Bosu squats are a great exercise that not only strengthen the muscles in your legs and lower body, but also help to stabilize the core, thereby preventing back pain and strain. If you have never exercised on a Bosu before, be sure to ask a friend or fellow gym member for assistance. They will be able to spot you while getting on and off this piece of equipment.
About Bosu Squats
Bosu squats are a moderately difficult exercise that strengthens and tones the hamstrings, quadriceps, glutes and core muscles. This exercise should only be performed by people who are comfortable working out on an unstable surface. If you have difficulty maintaining your balance or have motion sickness, you may want to reconsider choosing this exercise for your workout. Finally, this exercise is great if you are interested in weight loss. Increasing the muscle mass in the large muscles described above helps to increase your metabolism, which therefore causes an increase in your calorie burn.

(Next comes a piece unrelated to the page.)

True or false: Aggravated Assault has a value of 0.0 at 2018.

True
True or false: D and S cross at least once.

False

Positioning Your Body for Bosu Squats
Before performing the Bosu squat, it is important that you are positioned properly. Start by placing a Bosu with the blue side facing up on a spot on the floor that has been cleared. Carefully step onto the Bosu, making sure that your feet are on the outer edge, and that they are facing forward. If this is the first time you have tried standing on a Bosu, you may want to ask a friend or fellow gym member to assist you. Stand up tall, looking straight ahead, with your spine in a straight line from your head to your feet.
Performing Bosu Squats
Now that you are in the right position, you can begin to perform Bosu squats. Start by taking a few deep breaths, and exhale them slowly. As you inhale your next breath, slowly bend your knees and sink your body down towards the ground. Your buttocks should be sticking out behind you, and you should be crouched over. Ideally, your thighs should be parallel to the ground. Exhale your breath, and use the muscles in your lower body to slowly lift yourself back up to the starting position. Do this 10 times, and then take a short break. Perform another 2 sets of 10 repetitions in order to achieve optimal results.

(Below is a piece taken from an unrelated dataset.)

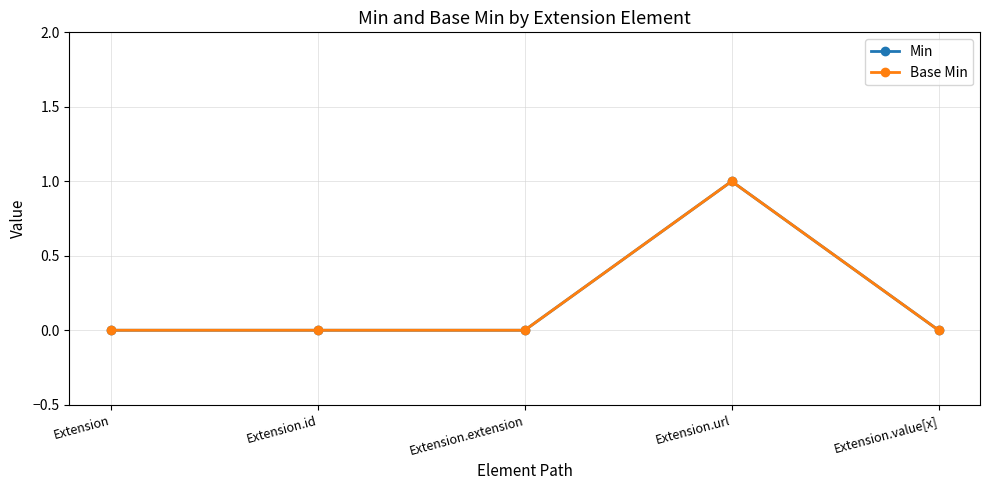

At which category does the chart reach its minimum across all series?

Extension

Increasing the Intensity of Bosu Squats
While the Bosu squat is difficult enough for some people on its own, you may eventually begin to notice that the exercise has become easier. At this point, it is important to increase the intensity. One easy way to do this is by holding a set of dumbbells in your hands. Doing this increases the weight that the muscles in your lower body must work against, which gives you a harder workout. Another great way to challenge yourself is by closing your eyes. This forces you to engage the muscles in your core, thereby also increasing the intensity of the exercise.